YOUR ASSIGNMENT - Where the string "significant" occurs in a line of the entries below, copy that line.

═════ DATASET EXTRACT

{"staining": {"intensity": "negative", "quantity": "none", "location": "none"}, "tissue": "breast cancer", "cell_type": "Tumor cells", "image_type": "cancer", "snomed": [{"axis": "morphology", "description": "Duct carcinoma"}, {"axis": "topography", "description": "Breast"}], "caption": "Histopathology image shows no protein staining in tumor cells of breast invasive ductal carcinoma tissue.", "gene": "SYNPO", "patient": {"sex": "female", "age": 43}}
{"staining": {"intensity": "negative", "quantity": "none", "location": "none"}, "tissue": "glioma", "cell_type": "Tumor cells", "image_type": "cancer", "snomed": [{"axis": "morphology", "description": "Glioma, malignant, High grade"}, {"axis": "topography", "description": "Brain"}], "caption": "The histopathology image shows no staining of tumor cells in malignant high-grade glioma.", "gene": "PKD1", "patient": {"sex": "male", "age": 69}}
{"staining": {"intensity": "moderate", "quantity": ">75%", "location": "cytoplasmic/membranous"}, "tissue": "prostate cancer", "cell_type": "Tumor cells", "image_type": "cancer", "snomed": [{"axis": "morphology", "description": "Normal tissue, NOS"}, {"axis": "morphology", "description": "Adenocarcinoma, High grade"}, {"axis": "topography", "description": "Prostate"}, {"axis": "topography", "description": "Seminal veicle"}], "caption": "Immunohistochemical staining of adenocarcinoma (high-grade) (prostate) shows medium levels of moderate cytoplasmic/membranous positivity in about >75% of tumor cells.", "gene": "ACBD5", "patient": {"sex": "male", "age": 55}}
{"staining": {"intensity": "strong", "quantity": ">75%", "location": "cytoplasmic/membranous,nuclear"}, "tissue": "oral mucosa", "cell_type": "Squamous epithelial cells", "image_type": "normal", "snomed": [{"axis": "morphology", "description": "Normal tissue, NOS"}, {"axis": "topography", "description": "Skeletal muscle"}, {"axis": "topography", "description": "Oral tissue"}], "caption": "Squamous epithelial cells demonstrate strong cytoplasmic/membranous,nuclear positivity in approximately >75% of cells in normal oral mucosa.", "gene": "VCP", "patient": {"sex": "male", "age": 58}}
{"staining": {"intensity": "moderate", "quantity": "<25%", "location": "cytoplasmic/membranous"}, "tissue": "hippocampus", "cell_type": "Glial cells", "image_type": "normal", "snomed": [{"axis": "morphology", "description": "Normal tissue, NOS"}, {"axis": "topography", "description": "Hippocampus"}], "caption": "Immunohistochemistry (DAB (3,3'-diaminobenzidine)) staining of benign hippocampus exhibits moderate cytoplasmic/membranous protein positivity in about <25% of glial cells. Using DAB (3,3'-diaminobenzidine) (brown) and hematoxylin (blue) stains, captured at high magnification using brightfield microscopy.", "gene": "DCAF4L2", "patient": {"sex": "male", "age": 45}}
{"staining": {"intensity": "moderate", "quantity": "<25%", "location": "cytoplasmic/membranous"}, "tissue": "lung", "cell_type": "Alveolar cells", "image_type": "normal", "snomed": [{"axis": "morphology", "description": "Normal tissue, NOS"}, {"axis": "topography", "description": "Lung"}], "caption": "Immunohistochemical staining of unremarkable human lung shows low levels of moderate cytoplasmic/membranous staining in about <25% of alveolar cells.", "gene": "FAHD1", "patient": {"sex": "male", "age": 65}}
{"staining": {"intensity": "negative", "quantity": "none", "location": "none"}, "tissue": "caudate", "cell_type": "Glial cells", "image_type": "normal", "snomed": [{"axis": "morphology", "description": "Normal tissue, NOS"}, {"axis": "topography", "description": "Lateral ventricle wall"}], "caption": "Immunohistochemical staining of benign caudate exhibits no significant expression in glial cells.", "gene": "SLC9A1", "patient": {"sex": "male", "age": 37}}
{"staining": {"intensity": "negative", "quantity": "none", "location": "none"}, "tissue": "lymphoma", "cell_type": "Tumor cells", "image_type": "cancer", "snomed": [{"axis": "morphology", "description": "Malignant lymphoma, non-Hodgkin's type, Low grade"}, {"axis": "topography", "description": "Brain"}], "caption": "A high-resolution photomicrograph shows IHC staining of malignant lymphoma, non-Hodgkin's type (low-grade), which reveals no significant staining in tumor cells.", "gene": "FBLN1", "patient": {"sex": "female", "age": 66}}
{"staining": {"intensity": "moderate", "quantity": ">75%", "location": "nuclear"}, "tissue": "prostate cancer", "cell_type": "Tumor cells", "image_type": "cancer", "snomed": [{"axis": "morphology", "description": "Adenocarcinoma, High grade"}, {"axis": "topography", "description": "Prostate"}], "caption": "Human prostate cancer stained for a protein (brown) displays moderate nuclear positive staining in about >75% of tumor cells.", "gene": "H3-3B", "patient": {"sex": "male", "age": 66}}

══════════

TASK RESULT -
{"staining": {"intensity": "negative", "quantity": "none", "location": "none"}, "tissue": "caudate", "cell_type": "Glial cells", "image_type": "normal", "snomed": [{"axis": "morphology", "description": "Normal tissue, NOS"}, {"axis": "topography", "description": "Lateral ventricle wall"}], "caption": "Immunohistochemical staining of benign caudate exhibits no significant expression in glial cells.", "gene": "SLC9A1", "patient": {"sex": "male", "age": 37}}
{"staining": {"intensity": "negative", "quantity": "none", "location": "none"}, "tissue": "lymphoma", "cell_type": "Tumor cells", "image_type": "cancer", "snomed": [{"axis": "morphology", "description": "Malignant lymphoma, non-Hodgkin's type, Low grade"}, {"axis": "topography", "description": "Brain"}], "caption": "A high-resolution photomicrograph shows IHC staining of malignant lymphoma, non-Hodgkin's type (low-grade), which reveals no significant staining in tumor cells.", "gene": "FBLN1", "patient": {"sex": "female", "age": 66}}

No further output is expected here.